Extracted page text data

BEGIN

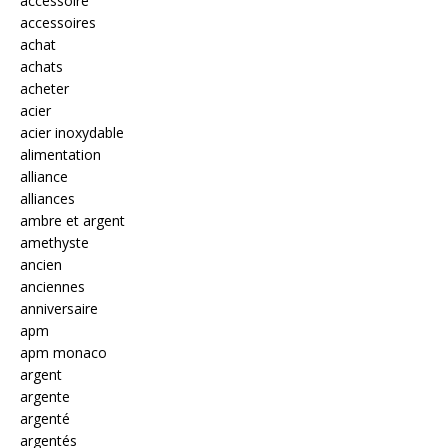
accessoire
accessoires
achat
achats
acheter
acier
acier inoxydable
alimentation
alliance
alliances
ambre et argent
amethyste
ancien
anciennes
anniversaire
apm
apm monaco
argent
argente
argenté
argentés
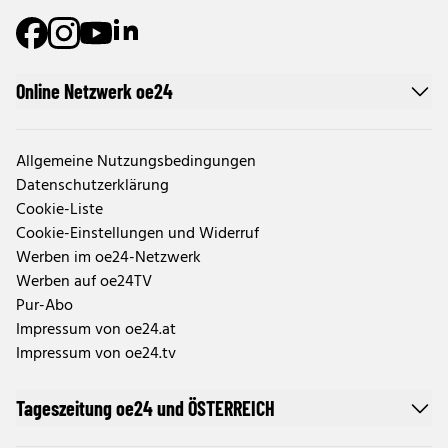
Online Netzwerk oe24
Allgemeine Nutzungsbedingungen
Datenschutzerklärung
Cookie-Liste
Cookie-Einstellungen und Widerruf
Werben im oe24-Netzwerk
Werben auf oe24TV
Pur-Abo
Impressum von oe24.at
Impressum von oe24.tv
Tageszeitung oe24 und ÖSTERREICH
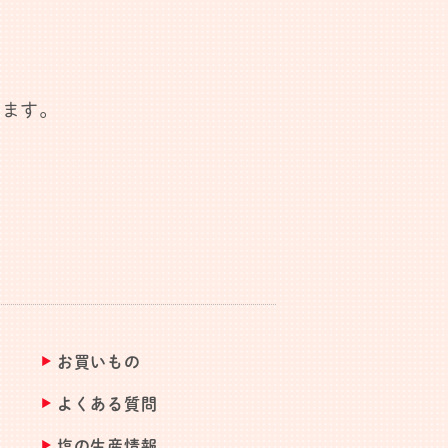
します。
お買いもの
よくある質問
塩の生産情報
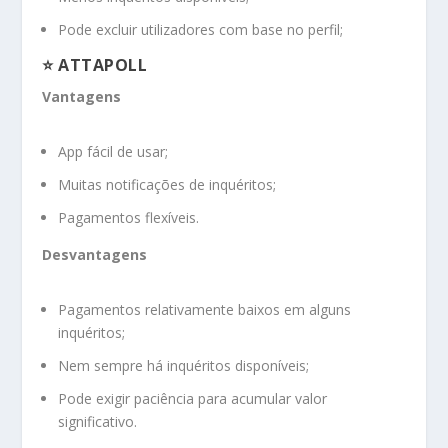
Pode excluir utilizadores com base no perfil;
⭐
ATTAPOLL
Vantagens
App fácil de usar;
Muitas notificações de inquéritos;
Pagamentos flexíveis.
Desvantagens
Pagamentos relativamente baixos em alguns
inquéritos;
Nem sempre há inquéritos disponíveis;
Pode exigir paciência para acumular valor
significativo.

END

AIM OF THE EXERCISE
Write the records out exactly once more, leaving off the pictures.

WORKED SOLUTION
accessoire
accessoires
achat
achats
acheter
acier
acier inoxydable
alimentation
alliance
alliances
ambre et argent
amethyste
ancien
anciennes
anniversaire
apm
apm monaco
argent
argente
argenté
argentés
Online Netzwerk oe24
Allgemeine Nutzungsbedingungen
Datenschutzerklärung
Cookie-Liste
Cookie-Einstellungen und Widerruf
Werben im oe24-Netzwerk
Werben auf oe24TV
Pur-Abo
Impressum von oe24.at
Impressum von oe24.tv
Tageszeitung oe24 und ÖSTERREICH
します。
お買いもの
よくある質問
塩の生産情報
Pode excluir utilizadores com base no perfil;
⭐
ATTAPOLL
Vantagens
App fácil de usar;
Muitas notificações de inquéritos;
Pagamentos flexíveis.
Desvantagens
Pagamentos relativamente baixos em alguns
inquéritos;
Nem sempre há inquéritos disponíveis;
Pode exigir paciência para acumular valor
significativo.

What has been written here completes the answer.